21 May 2011

A few thoughts on debt

Pointing to low yields on treasuries is a pretty common tactic for those who claim our government's mounting pile of debt isn't a problem. A few months ago, Brad DeLong went so far as to argue that since investors were willing to pay high prices and accept low yields on government debt, the government should interpret that as a signal to make more debt. (I know, it sounds crazy, but I swear he said it; I just don't feel like digging up a link right now.)

But when yields go up, isn't it already too late? Most of our spending is already written into law; our government spending has a tremendous amount of inertia. Should rates suddenly spike, it is not as if we can react by simply balancing the budget; even making meaningful cuts is beyond the ability of our current leaders. Instead we will be stuck paying higher interest and borrowing more, driving interest up yet higher. Social Security and Medicare won't evaporate if bond yields skyrocket; the military-industrial complex won't suddenly remove itself from the government teat when we're paying interest through the nose.
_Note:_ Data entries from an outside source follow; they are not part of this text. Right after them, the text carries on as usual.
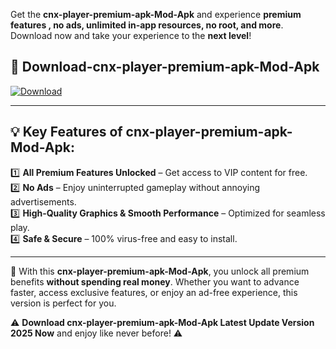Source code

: 

Get the **cnx-player-premium-apk-Mod-Apk** and experience **premium features , no ads, unlimited in-app resources, no root, and more**. Download now and take your experience to the **next level**!

## 📲 **Download-cnx-player-premium-apk-Mod-Apk**  

[![Download](https://i.imgur.com/s9jy2pZ.png)](https://andorid.site?title=cnx-player-premium-apk&ref=gt)

---

## 💡 **Key Features of cnx-player-premium-apk-Mod-Apk:**

1️⃣  **All Premium Features Unlocked** – Get access to VIP content for free.  
2️⃣  **No Ads** – Enjoy uninterrupted gameplay without annoying advertisements.  
3️⃣  **High-Quality Graphics & Smooth Performance** – Optimized for seamless play.  
4️⃣  **Safe & Secure** – 100% virus-free and easy to install.  

---

📌 With this **cnx-player-premium-apk-Mod-Apk**, you unlock all premium benefits **without spending real money**. Whether you want to advance faster, access exclusive features, or enjoy an ad-free experience, this version is perfect for you.  

⚠️ **Download cnx-player-premium-apk-Mod-Apk Latest Update Version 2025 Now** and enjoy like never before! ⚠️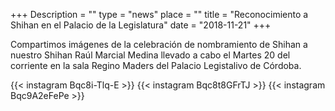 +++
Description = ""
type = "news"
place = ""
title = "Reconocimiento a Shihan en el Palacio de la Legislatura"
date = "2018-11-21"
+++

Compartimos imágenes de la celebración de nombramiento de Shihan a nuestro Shihan Raúl Marcial Medina llevado a cabo el Martes 20 del corriente en la sala Regino Maders del Palacio Legistalivo de Córdoba.

{{< instagram Bqc8i-Tlq-E >}}
{{< instagram Bqc8t8GFrTJ >}}
{{< instagram Bqc9A2eFePe >}}
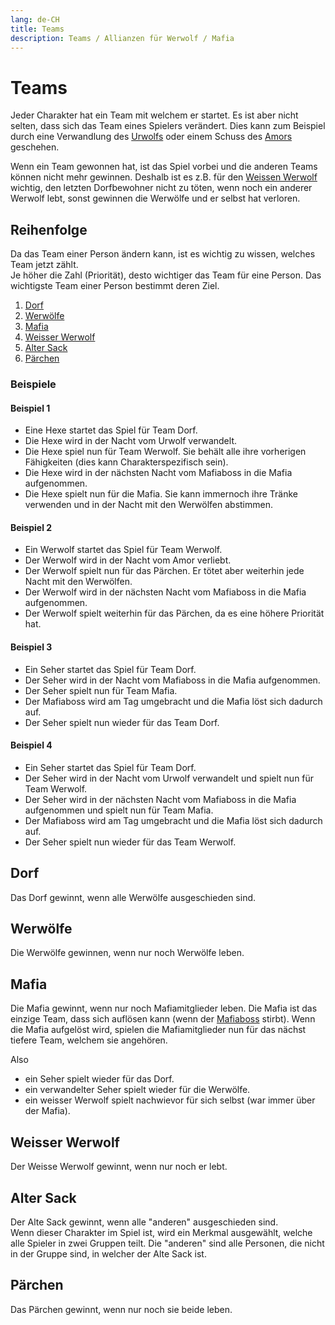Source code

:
 ```yaml
---
lang: de-CH
title: Teams
description: Teams / Allianzen für Werwolf / Mafia
---
```


# Teams
Jeder Charakter hat ein Team mit welchem er startet. Es ist aber nicht selten, dass sich das Team eines Spielers verändert. Dies kann zum Beispiel durch eine Verwandlung des [Urwolfs](../characters/great_werewolf.html) oder einem Schuss des [Amors](../characters/cupid.html) geschehen.

Wenn ein Team gewonnen hat, ist das Spiel vorbei und die anderen Teams können nicht mehr gewinnen. Deshalb ist es z.B. für den [Weissen Werwolf](../characters/white_werwolf.html) wichtig, den letzten Dorfbewohner nicht zu töten, wenn noch ein anderer Werwolf lebt, sonst gewinnen die Werwölfe und er selbst hat verloren.

## Reihenfolge
Da das Team einer Person ändern kann, ist es wichtig zu wissen, welches Team jetzt zählt.  
Je höher die Zahl (Priorität), desto wichtiger das Team für eine Person. Das wichtigste Team einer Person bestimmt deren Ziel.

1. [Dorf](#dorf)
2. [Werwölfe](#werwölfe)
3. [Mafia](#mafia)
4. [Weisser Werwolf](#weisser-werwolf)
5. [Alter Sack](#alter-sack)
6. [Pärchen](#pärchen)

### Beispiele
#### Beispiel 1
- Eine Hexe startet das Spiel für Team Dorf.
- Die Hexe wird in der Nacht vom Urwolf verwandelt.
- Die Hexe spiel nun für Team Werwolf. Sie behält alle ihre vorherigen Fähigkeiten (dies kann Charakterspezifisch sein).
- Die Hexe wird in der nächsten Nacht vom Mafiaboss in die Mafia aufgenommen.
- Die Hexe spielt nun für die Mafia. Sie kann immernoch ihre Tränke verwenden und in der Nacht mit den Werwölfen abstimmen.

#### Beispiel 2
- Ein Werwolf startet das Spiel für Team Werwolf.
- Der Werwolf wird in der Nacht vom Amor verliebt.
- Der Werwolf spielt nun für das Pärchen. Er tötet aber weiterhin jede Nacht mit den Werwölfen.
- Der Werwolf wird in der nächsten Nacht vom Mafiaboss in die Mafia aufgenommen.
- Der Werwolf spielt weiterhin für das Pärchen, da es eine höhere Priorität hat.

#### Beispiel 3
- Ein Seher startet das Spiel für Team Dorf.
- Der Seher wird in der Nacht vom Mafiaboss in die Mafia aufgenommen.
- Der Seher spielt nun für Team Mafia.
- Der Mafiaboss wird am Tag umgebracht und die Mafia löst sich dadurch auf.
- Der Seher spielt nun wieder für das Team Dorf.

#### Beispiel 4
- Ein Seher startet das Spiel für Team Dorf.
- Der Seher wird in der Nacht vom Urwolf verwandelt und spielt nun für Team Werwolf.
- Der Seher wird in der nächsten Nacht vom Mafiaboss in die Mafia aufgenommen und spielt nun für Team Mafia.
- Der Mafiaboss wird am Tag umgebracht und die Mafia löst sich dadurch auf.
- Der Seher spielt nun wieder für das Team Werwolf.

## Dorf
Das Dorf gewinnt, wenn alle Werwölfe ausgeschieden sind.

## Werwölfe
Die Werwölfe gewinnen, wenn nur noch Werwölfe leben.

## Mafia
Die Mafia gewinnt, wenn nur noch Mafiamitglieder leben. Die Mafia ist das einzige Team, dass sich auflösen kann (wenn der [Mafiaboss](../characters/mafiaboss.html) stirbt). Wenn die Mafia aufgelöst wird, spielen die Mafiamitglieder nun für das nächst tiefere Team, welchem sie angehören.

Also 
- ein Seher spielt wieder für das Dorf.
- ein verwandelter Seher spielt wieder für die Werwölfe.
- ein weisser Werwolf spielt nachwievor für sich selbst (war immer über der Mafia).

## Weisser Werwolf
Der Weisse Werwolf gewinnt, wenn nur noch er lebt.

## Alter Sack
Der Alte Sack gewinnt, wenn alle "anderen" ausgeschieden sind.  
Wenn dieser Charakter im Spiel ist, wird ein Merkmal ausgewählt, welche alle Spieler in zwei Gruppen teilt. Die "anderen" sind alle Personen, die nicht in der Gruppe sind, in welcher der Alte Sack ist.

## Pärchen
Das Pärchen gewinnt, wenn nur noch sie beide leben.
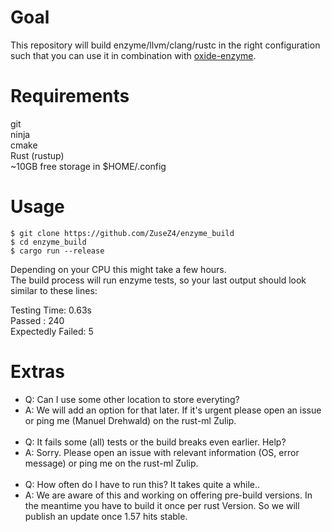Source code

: # Goal
This repository will build enzyme/llvm/clang/rustc in the right configuration such that you can use it in combination with [oxide-enzyme](https://github.com/rust-ml/oxide-enzyme).

# Requirements
git  
ninja  
cmake  
Rust (rustup)    
~10GB free storage in $HOME/.config  

# Usage
    $ git clone https://github.com/ZuseZ4/enzyme_build  
    $ cd enzyme_build  
    $ cargo run --release  

Depending on your CPU this might take a few hours.  
The build process will run enzyme tests, so your last output should look similar to these lines:

Testing Time: 0.63s  
  Passed           : 240  
  Expectedly Failed:   5  

# Extras
- Q: Can I use some other location to store everyting?
- A: We will add an option for that later. If it's urgent please open an issue or ping me (Manuel Drehwald) on the rust-ml Zulip.  
&nbsp;
- Q: It fails some (all) tests or the build breaks even earlier. Help?
- A: Sorry. Please open an issue with relevant information (OS, error message) or ping me on the rust-ml Zulip.  
&nbsp;
- Q: How often do I have to run this? It takes quite a while..
- A: We are aware of this and working on offering pre-build versions. In the meantime you have to build it once per rust Version. So we will publish an update once 1.57 hits stable.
Interestingly Keynes understood this, and advocated balanced budgets and even surpluses in order to give governments room to maneuver in response to emergencies. Whether or not his recommendations would have worked, politically they've been a disaster. We spend more in bad times and good, piling the debt higher and higher. I think the falsehood often repeated about communism- that it's great "in theory," but terrible in reality (it's actually terrible in theory too) is better applied to Keynesianism. In theory, it'd be great if the government ran surpluses in good times and acted countercyclically in bad times; in reality the incentives in government are such that it always spends and old programs never die. Bad times just accelerate the rate of growth in government; how many New Deal programs are still with us?